We continued to pray with and for each other. We prayed for self-control and for God to direct us.
A few days later he wrote me a letter, he told me that he had to break things off with her, and he couldn’t wait to do it in person. I was both nervous and excited. I knew that I had strong feelings for him, but I had to tell myself that I would’ve been okay if he wasn’t for me. I was both nervous and relieved when he told me broke up with her.
The following day he asked me to be his girlfriend.
I must say it was a little unusual for me. Normally I would be “talking” to a guy for months, going on dates here or there and then I would ask the inevitable “what are we?” question. Then we’d argue about exclusivity and fear of titles then I’d have to talk my qualifications for this relationship as if it’s a job interview. Just a mess.
But not with Peter. He knew what he wanted. I didn’t have to try to convince him that being with me was a good idea. No fighting, no crying, no self-doubt or questions if I’m good enough. With Peter, I knew I was!

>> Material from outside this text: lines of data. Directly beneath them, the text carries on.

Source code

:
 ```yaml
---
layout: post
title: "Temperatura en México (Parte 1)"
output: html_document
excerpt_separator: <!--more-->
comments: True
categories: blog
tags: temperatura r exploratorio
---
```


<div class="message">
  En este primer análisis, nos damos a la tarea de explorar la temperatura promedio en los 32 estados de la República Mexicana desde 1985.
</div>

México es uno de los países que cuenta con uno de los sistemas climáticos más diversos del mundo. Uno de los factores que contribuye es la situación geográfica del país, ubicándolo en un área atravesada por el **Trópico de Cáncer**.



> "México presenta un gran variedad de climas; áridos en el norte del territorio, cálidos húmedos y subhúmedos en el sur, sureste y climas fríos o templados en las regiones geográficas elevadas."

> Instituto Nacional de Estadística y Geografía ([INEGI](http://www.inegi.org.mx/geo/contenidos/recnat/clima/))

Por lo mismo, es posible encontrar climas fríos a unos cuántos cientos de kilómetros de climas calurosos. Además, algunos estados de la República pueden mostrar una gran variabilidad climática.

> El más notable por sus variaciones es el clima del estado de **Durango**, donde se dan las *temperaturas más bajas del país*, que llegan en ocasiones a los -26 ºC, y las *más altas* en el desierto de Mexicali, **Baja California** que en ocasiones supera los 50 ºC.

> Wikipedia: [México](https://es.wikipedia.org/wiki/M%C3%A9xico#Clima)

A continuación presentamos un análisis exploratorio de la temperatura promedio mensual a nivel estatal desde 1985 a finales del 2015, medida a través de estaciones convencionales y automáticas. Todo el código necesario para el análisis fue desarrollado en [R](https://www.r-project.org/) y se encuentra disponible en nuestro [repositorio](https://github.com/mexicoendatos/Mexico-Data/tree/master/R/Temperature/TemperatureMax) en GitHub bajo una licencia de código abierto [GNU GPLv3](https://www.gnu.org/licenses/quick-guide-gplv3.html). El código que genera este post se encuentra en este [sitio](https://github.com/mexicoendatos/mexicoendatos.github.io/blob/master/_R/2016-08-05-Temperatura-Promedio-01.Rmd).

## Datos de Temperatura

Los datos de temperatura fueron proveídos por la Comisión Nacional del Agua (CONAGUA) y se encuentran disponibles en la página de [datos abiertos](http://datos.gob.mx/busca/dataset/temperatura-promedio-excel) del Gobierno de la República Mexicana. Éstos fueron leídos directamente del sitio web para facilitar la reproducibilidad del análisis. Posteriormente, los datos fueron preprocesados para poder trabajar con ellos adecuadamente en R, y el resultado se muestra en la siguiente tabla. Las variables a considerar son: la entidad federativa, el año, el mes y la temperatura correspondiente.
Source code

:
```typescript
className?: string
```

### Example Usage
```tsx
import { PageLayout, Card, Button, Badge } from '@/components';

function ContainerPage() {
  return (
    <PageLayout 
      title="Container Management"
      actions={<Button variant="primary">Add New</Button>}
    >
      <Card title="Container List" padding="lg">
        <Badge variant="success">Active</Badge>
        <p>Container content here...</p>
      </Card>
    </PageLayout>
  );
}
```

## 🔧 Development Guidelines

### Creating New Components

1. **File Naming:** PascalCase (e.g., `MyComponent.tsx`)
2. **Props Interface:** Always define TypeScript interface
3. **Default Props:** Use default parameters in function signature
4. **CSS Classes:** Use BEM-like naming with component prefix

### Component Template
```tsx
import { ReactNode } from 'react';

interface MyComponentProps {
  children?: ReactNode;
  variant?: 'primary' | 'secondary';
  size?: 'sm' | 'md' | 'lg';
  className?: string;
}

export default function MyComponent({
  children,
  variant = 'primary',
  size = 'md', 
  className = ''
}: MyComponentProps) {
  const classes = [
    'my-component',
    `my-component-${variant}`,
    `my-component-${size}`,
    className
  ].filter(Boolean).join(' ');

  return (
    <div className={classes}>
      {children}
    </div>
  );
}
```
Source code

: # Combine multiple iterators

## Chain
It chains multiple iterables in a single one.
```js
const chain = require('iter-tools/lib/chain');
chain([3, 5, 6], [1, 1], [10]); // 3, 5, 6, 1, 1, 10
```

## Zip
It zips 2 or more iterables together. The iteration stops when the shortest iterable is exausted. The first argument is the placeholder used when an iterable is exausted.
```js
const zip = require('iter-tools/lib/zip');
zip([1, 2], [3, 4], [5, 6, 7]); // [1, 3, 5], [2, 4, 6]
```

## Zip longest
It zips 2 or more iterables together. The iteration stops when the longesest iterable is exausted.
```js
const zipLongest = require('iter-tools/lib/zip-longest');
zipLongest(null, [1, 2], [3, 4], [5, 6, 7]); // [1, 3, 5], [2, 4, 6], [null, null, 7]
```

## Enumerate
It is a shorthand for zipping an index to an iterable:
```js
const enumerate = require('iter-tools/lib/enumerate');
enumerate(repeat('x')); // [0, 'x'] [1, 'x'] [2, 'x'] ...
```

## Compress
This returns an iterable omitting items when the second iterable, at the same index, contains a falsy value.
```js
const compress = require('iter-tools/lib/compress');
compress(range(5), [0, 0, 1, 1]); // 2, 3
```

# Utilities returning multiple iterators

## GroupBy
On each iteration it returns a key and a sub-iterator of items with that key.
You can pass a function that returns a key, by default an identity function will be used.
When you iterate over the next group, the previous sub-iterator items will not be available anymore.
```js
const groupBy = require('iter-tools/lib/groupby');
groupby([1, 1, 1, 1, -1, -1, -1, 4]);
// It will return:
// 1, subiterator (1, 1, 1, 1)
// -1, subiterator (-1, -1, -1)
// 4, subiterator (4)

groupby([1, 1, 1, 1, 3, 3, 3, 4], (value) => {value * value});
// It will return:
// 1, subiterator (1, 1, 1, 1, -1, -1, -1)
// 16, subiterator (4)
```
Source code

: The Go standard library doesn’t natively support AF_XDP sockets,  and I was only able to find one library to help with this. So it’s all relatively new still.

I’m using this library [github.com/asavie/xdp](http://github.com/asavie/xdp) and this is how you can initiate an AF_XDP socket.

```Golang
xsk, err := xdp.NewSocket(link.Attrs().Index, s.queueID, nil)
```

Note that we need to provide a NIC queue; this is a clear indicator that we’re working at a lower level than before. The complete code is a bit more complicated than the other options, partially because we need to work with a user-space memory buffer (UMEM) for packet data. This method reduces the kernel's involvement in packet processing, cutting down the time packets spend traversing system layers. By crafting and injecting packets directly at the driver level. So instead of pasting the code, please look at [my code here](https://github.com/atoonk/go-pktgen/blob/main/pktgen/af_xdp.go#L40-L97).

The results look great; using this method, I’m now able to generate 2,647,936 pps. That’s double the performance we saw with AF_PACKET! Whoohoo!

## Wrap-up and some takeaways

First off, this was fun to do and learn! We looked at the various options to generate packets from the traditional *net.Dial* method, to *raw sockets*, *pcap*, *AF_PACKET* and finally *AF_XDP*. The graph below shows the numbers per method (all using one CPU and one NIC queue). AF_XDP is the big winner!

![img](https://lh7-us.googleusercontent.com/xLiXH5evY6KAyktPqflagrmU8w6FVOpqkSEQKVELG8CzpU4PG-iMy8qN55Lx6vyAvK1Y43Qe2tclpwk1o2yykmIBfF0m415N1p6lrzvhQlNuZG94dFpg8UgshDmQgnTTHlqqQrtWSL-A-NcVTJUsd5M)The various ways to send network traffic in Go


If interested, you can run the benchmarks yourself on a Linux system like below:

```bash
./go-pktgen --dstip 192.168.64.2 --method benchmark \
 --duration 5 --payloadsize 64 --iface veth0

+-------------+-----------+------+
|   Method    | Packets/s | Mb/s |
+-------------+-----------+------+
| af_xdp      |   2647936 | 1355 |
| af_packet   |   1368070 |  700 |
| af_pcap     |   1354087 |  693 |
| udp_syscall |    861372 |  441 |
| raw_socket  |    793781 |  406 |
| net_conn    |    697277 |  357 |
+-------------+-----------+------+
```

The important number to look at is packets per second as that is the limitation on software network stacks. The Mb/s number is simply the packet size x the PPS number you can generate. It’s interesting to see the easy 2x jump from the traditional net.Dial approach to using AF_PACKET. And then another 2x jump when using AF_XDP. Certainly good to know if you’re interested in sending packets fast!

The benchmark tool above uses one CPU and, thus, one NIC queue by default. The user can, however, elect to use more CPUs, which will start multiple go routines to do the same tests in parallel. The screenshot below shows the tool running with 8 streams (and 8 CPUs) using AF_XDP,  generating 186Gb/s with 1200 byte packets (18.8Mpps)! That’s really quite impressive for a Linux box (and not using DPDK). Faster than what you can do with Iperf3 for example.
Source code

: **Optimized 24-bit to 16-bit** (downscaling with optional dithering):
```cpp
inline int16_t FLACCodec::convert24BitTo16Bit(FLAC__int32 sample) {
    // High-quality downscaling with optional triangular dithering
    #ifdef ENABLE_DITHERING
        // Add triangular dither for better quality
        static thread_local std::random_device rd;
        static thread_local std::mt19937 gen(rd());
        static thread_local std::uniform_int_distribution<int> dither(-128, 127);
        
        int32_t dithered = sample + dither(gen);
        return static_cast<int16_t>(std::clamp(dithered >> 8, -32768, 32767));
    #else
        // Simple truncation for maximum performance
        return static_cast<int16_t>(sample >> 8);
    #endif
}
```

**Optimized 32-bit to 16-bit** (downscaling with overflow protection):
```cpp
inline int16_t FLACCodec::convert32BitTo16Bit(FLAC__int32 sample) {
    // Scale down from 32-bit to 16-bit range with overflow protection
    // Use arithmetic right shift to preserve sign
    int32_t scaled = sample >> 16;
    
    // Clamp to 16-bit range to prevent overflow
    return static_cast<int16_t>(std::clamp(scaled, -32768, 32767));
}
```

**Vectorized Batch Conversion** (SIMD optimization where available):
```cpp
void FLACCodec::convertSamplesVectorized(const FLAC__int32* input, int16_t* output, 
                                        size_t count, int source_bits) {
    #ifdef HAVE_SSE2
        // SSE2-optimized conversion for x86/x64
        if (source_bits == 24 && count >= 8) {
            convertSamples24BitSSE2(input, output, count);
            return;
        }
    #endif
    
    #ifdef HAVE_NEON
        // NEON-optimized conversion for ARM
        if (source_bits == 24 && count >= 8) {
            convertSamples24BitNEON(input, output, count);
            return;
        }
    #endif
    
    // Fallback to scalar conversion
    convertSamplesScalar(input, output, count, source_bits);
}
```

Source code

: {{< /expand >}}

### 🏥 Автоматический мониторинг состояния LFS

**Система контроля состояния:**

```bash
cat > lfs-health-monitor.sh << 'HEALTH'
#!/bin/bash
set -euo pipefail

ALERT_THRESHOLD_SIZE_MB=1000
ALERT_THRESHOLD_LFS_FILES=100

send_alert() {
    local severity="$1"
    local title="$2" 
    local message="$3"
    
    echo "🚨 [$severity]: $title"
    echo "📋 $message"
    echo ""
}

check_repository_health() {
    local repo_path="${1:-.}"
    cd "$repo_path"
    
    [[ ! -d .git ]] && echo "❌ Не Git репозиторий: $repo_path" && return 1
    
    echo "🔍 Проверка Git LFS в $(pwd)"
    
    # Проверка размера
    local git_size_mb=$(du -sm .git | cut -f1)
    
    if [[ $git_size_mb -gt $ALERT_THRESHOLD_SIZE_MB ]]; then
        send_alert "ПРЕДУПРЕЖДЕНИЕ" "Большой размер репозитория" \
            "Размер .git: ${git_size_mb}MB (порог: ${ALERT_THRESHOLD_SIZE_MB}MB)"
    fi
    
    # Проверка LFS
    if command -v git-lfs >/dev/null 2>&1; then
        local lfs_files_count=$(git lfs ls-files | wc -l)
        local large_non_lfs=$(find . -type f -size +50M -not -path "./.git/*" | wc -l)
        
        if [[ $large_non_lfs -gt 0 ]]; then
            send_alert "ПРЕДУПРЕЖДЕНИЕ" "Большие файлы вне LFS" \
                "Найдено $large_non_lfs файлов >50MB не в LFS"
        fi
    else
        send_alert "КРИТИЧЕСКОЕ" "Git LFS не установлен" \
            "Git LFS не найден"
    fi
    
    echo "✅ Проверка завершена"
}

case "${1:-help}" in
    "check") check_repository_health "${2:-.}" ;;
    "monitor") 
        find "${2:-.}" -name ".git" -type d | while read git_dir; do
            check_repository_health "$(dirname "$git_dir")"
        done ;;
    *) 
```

For a long time, my quest to find the one was misconstrued with my quest for validation. “Why doesn’t he want me?” “Why am I not good enough?” I wanted to hear someone say that I was worthy enough of their love. My insecurities clouded my judgement and for some reason I felt that being single meant that something was wrong. I was wrong. If I could go back to my younger self, or even write her a letter, I would tell her that she is worthy of love no matter what some boy says. She shouldn’t worry so much about being single, it’s a great time for self-love and discovery. Finding Love shouldn’t be a quest or a task. It shouldn’t be hard. I’d tell her to stop crying. I’d try my best to convince her to be strong and patient. I’d tell her that she’s gonna meet Peter, the man of her dreams when she least expects it. Love should be kind, accepting, natural. You should be free to be genuinely you.